National planning for public library service: the work and ideas of Lionel McColvin
Library Trends, Spring, 2004 by Alistair Black
Unlike in the First World War, the government recognized from an early stage how public libraries could act as an antidote to psychological stress on the home front. In 1940, at the behest of a Ministry of Labour anxious to improve the welfare of industrial workers in the interest of production, the Board of Education issued a memorandum to library authorities, calling their attention to the importance of maintaining and, if possible, extending their services. (11) The memorandum explained that "The public libraries afford recreation and instruction to vast numbers of readers and, when the hours of darkness come and the possibilities of outdoor recreation are less, increasing numbers will find in books a relief from the strain of war work and war conditions." (12)
In most places, although not everywhere, wartime conditions brought with it the boom in reading and library activity that the government had hoped for. Book loans soared. The blackouts and air raids produced a minor revolution in public library opening hours: earlier opening, reduced half-day closing, and some Sunday opening. Further flexibility in the operation of services was evident in the availability of extra lending tickets and the prolongation of loan periods. The reading boom appeared to maintain its momentum throughout the war: "Blitz or no Blitz--the demand for books goes up," trumpeted the Daily Express in 1944. (13) The public library was believed to have an important role to play in relieving the stresses and strains of war. The editor of the Library Association Recordwrote in the depths of the national crisis of May 1940 that "Books in war time can be a refuge into which we make our way to escape the slings and arrows of outrageous conflict ... a storehouse from which to draw sure knowledge and rich emotion to clarify our minds and strengthen our souls for the tasks to which we
have set our hand" (Smith, 1940, p. 133).
McColvin and others in the library movement recognized that the boom in reading and in library use provided a fertile soil in which new plans for the public library could be planted and, hopefully, grow. Renewed faith in the public library's popularity boosted confidence in the possibility of further, fundamental advance. After all, if popularity and use could be achieved without extra financial investment, as had been the case since the start of the war, think what could be done if the service were to receive significant new resources?
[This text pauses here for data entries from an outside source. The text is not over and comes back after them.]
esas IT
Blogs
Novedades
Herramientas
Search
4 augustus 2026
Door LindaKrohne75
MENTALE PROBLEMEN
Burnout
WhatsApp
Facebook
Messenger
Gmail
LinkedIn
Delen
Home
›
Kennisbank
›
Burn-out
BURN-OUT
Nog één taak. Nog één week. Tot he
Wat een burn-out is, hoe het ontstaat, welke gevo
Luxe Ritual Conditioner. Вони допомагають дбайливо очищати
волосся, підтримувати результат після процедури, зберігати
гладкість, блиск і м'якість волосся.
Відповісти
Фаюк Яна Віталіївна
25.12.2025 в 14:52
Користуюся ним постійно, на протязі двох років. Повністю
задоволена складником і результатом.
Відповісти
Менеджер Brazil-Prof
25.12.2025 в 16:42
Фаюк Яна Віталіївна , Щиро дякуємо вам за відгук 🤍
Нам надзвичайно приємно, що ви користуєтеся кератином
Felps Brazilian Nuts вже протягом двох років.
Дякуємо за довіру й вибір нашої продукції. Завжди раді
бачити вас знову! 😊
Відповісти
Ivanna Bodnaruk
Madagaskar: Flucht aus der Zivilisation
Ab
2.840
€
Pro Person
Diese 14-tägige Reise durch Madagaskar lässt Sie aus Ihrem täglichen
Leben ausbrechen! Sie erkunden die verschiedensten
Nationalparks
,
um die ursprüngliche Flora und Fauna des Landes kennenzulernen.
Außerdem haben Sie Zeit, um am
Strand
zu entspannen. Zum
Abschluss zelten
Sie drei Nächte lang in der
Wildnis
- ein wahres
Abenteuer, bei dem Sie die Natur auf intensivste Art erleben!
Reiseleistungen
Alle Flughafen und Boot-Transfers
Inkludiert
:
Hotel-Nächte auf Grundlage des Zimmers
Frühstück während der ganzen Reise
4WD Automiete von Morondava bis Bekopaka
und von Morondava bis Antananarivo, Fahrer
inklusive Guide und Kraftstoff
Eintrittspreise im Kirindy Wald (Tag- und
Reconstruction and the Sense of Renewal
In explaining that "we fight not for a world fit for heroes but for a world fit for ordinary people to live in freely and fully," McColvin was reflecting a wider sense of the hope for, and possibility of, renewal that swept the nation, certainly from 1942 onwards (MR, p. v). McColvin was inspired not just by the prospect of reconstruction but of revivification also. He urged the deployment of "the utmost vision and foresight" if opportunities were not to be lost in achieving postwar improvement (MR, p. v).